Pour les données textuelles, la direction s’inverse. L’utilisateur peut lire la source. Un avocat parcourant un contrat voit les conditions, les exceptions, les dates. Un responsable conformité lit une politique et sait si un comportement la viole. Le texte ne cache pas son sens, et l’expert est déjà un lecteur fluide.
Il y a des exceptions : l’ironie et le sarcasme sont les classiques, où les LLM modernes captent parfois ce qu’un lecteur littéral rate. Mais dans les contextes d’entreprise, l’utilisateur est l’expert du domaine.
Le modèle n’est pas là pour expliquer le texte. Il est là pour faire la lecture à l’échelle du corpus, et une citation suffit pour que l’expert vérifie n’importe quelle réponse en quelques secondes.
Quand un utilisateur demande « pourquoi cette réponse ? », la bonne réponse n’est pas une carte thermique des poids d’attention ou un score d’attribution de caractéristiques. C’est : « J’ai regardé les pages 12, 47 et 89 de ce contrat. Voici le texte exact que j’ai utilisé. La réponse découle de ce texte. » Si l’utilisateur n’est pas d’accord avec la réponse, il peut lire la source lui-même et juger. Il n’a pas besoin d’un cadre d’explicabilité. Il a besoin d’une citation.

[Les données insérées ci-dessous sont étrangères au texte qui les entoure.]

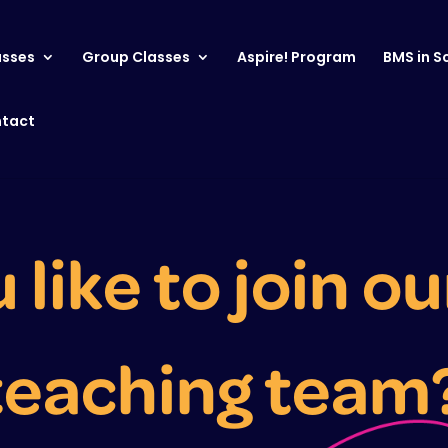
asses
Group Classes
Aspire! Program
BMS in S
tact
like to join ou
teaching team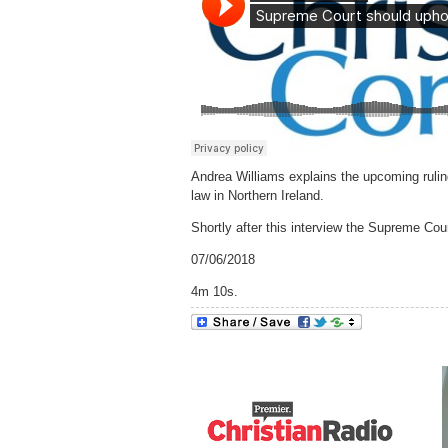
Andrea Williams explains the upcoming rulin
law in Northern Ireland.
Shortly after this interview the Supreme Co
07/06/2018
4m 10s.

Le pipeline de cinquante lignes de l’Article 1 a déjà montré cela. Le prompt demandait au modèle de retourner les numéros de ligne de début et de fin (avec leurs pages) en plus de la réponse, dans un JSON structuré ; l’annotateur mettait ensuite en surbrillance ces lignes exactes sur le PDF. Pas de SHAP, pas de LIME, pas de visualisation d’attention, pas de plateforme d’observabilité spécialisée. « L’explication » était un sous-produit de la façon dont le prompt était écrit. La citation fait partie de la réponse, pas une couche d’analyse ajoutée par-dessus.
La trace est l’explication. La lire ne demande aucune interprétation, juste de la lecture.

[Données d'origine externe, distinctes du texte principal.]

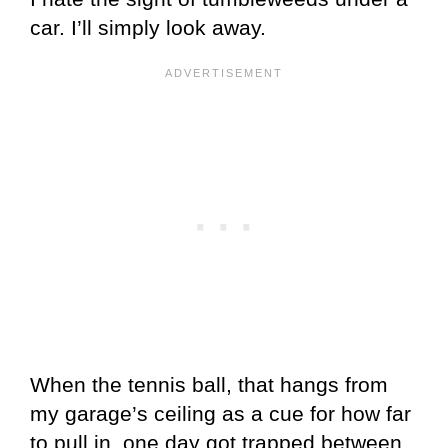
car. I’ll simply look away.
When the tennis ball, that hangs from
my garage’s ceiling as a cue for how far
to pull in, one day got trapped between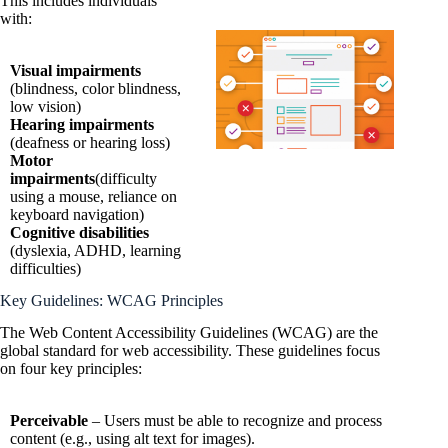
This includes individuals
with:
Visual impairments
(blindness, color blindness,
low vision)
Hearing impairments
(deafness or hearing loss)
Motor
impairments
(difficulty
using a mouse, reliance on
keyboard navigation)
Cognitive disabilities
(dyslexia, ADHD, learning
difficulties)
Key Guidelines: WCAG Principles
The Web Content Accessibility Guidelines (WCAG) are the
global standard for web accessibility. These guidelines focus
on four key principles:
Perceivable
– Users must be able to recognize and process
content (e.g., using alt text for images).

Importer l’explicabilité du ML dans le RAG revient à utiliser un scalpel pour ouvrir une boîte aux lettres. Le score de récupération est déjà un nombre que vous avez calculé sur des entrées que vous pouvez lire. Il n’y a rien à attribuer que vous ne voyez déjà.

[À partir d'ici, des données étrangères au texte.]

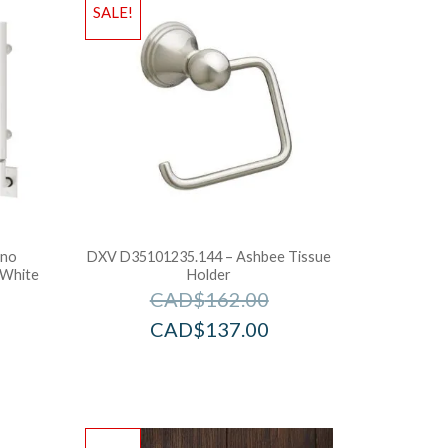
SALE!
ano
DXV D35101235.144 – Ashbee Tissue
 White
Holder
CAD$
162.00
CAD$
137.00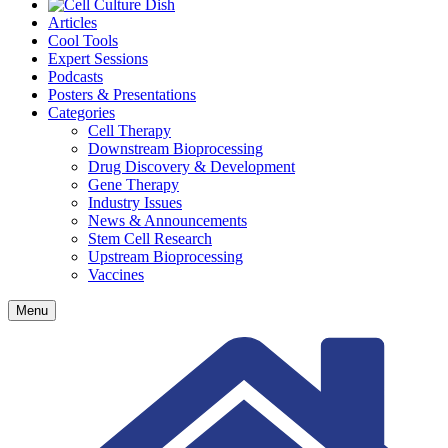
Articles
Cool Tools
Expert Sessions
Podcasts
Posters & Presentations
Categories
Cell Therapy
Downstream Bioprocessing
Drug Discovery & Development
Gene Therapy
Industry Issues
News & Announcements
Stem Cell Research
Upstream Bioprocessing
Vaccines
Menu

L’échec plus profond du cadre de l’explicabilité du ML est qu’il vous fait vous concentrer sur la mauvaise chose. Vous commencez à essayer d’expliquer pourquoi une partie du système a échoué, alors que la vraie question est : « Quelle partie du pipeline doit être corrigée, et comment ? »
CE QU’IL FAUT RETENIR : RAG N’EST PAS DU ML
Le message clé est simple : RAG n’est pas du machine learning. L’embedding qui alimente la recherche vectorielle est lui-même un modèle de deep learning, mais vous ne l’entraînez pas, vous le consommez. Le système que vous construisez autour est un système de recherche, pas un modèle. Traiter le RAG comme un modèle gaspille du temps, choisit les mauvaises métriques, embauche les mauvaises personnes, et cache les vrais modes d’échec.
Le « RAG n’est pas du ML » est un élément de Enterprise Document Intelligence Volume 1, qui construit le RAG entreprise brique par brique. Les quatre briques (analyse syntaxique, analyse des questions, récupération, génération) forment l’outil d’ingénierie vers lequel cet article pointe. Chaque brique a ses propres règles, ses propres métriques, ses propres experts. Le ML a sa place, mais pas là où la plupart des équipes le placent aujourd’hui.
Si votre équipe passe des semaines à ajuster des hyperparamètres avec Optuna, à construire des jeux de données d’évaluation massifs, ou à produire des heatmaps d’attention, arrêtez. Regardez vos documents. Classez vos questions. Routez chaque type de question vers la bonne stratégie de récupération. Mesurez le rappel par type de question, pas un score global. Et surtout, exigez des citations. C’est là que commence la vraie optimisation.